After you’ve stood in the doorway for a while, somebody will notice you and point you toward an empty table, probably one piled high with dishes, pans and bowls. It’ll be clean soon enough, and covered with your own little bowls of kimchee and pickles and stewed chunks of potato.

The photocopied menu at Kong-Joo lists a couple dozen dishes, from beef-tripe casserole to roasted covina, but almost everybody orders the goat B.B.Q., a big plate of chilied goat with scallion tops and minty Korean herbs--the food is a bright, Christmasy red and green--that you cook on the flat grill in front of you. The goat comes from the kitchen already done medium-well, stewy but firm to the bite like a good Mexican adobado , chile and garlic subduing most of the gamy taste you might associate with goat.

It mostly braises rather than crisps on the grill--a waitress periodically ladles on some broth to keep things steamy, though you can find a way to brown your meat if you put your mind to it--and the herbs cook down to a delicious fragrant mush. You dip it in a sauce you mix yourself from sesame oil, mustard seeds and searingly hot prepared mustard. The slight, low-octane sweetness of the teapot hootch resonates through the spices like a struck bell.

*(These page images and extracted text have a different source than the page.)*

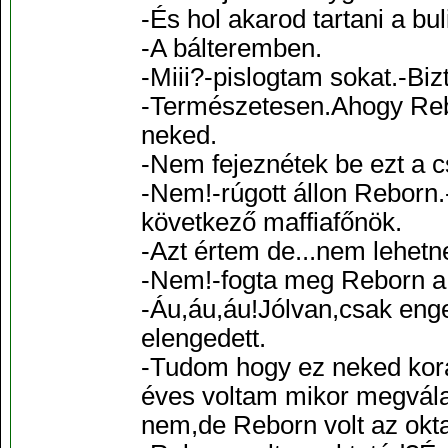
-És hol akarod tartani a b
-A bálteremben.
-Miii?-pislogtam sokat.-Biz
-Természetesen.Ahogy Rebo
neked.
-Nem fejeznétek be ezt a c
-Nem!-rúgott állon Reborn.
következő maffiafőnök.
-Azt értem de...nem lehetn
-Nem!-fogta meg Reborn a 
-Áu,áu,áu!Jólvan,csak en
elengedett.
-Tudom hogy ez neked kora
éves voltam mikor megvála
nem,de Reborn volt az okt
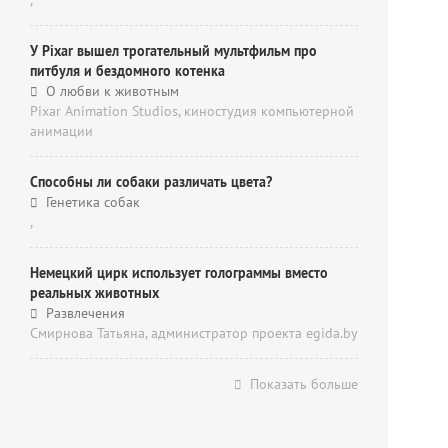
,
У Pixar вышел трогательный мультфильм про
питбуля и бездомного котенка
О любви к животным
Pixar Animation Studios, киностудия компьютерной
анимации
Способны ли собаки различать цвета?
Генетика собак
,
Немецкий цирк использует голограммы вместо
реальных животных
Развлечения
Смирнова Татьяна, администратор проекта egida.by
Показать больше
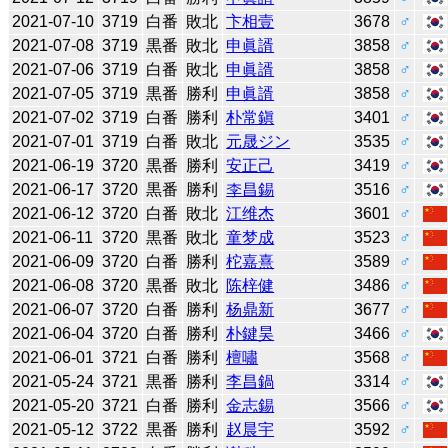
2021-07-10
3719
白番
敗北
卞相壹
3678
♂
2021-07-08
3719
黒番
敗北
申眞諝
3858
♂
2021-07-06
3719
白番
敗北
申眞諝
3858
♂
2021-07-05
3719
黒番
勝利
申眞諝
3858
♂
2021-07-02
3719
白番
勝利
朴常鎭
3401
♂
2021-07-01
3719
白番
敗北
元晟ジン
3535
♂
2021-06-19
3720
黒番
勝利
安正己
3419
♂
2021-06-17
3720
黒番
勝利
李昌錫
3516
♂
2021-06-12
3720
白番
敗北
江维杰
3601
♂
2021-06-11
3720
黒番
敗北
童梦成
3523
♂
2021-06-09
3720
白番
勝利
柁嘉熹
3589
♂
2021-06-08
3720
黒番
敗北
陈梓健
3486
♂
2021-06-07
3720
白番
勝利
杨鼎新
3677
♂
2021-06-04
3720
白番
勝利
朴鍵昊
3466
♂
2021-06-01
3721
白番
勝利
檀嘯
3568
♂
2021-05-24
3721
黒番
勝利
李昌鍋
3314
♂
2021-05-20
3721
白番
勝利
金志錫
3566
♂
2021-05-12
3722
黒番
勝利
赵晨宇
3592
♂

You also might want to try the goat soup, a fiery red broth which seems to have the intense goatiness that the B.B.Q. lacks: a spectacular dish. The soup is possibly the spiciest single dish to be had in the city of Los Angeles, breathtaking, rice-gobbling hot, and comes with a bowl of sliced chiles and several cloves worth of sliced raw garlic if you’re in a mood to improve on the chef’s excesses.

Finally, a certifiably hot restaurant.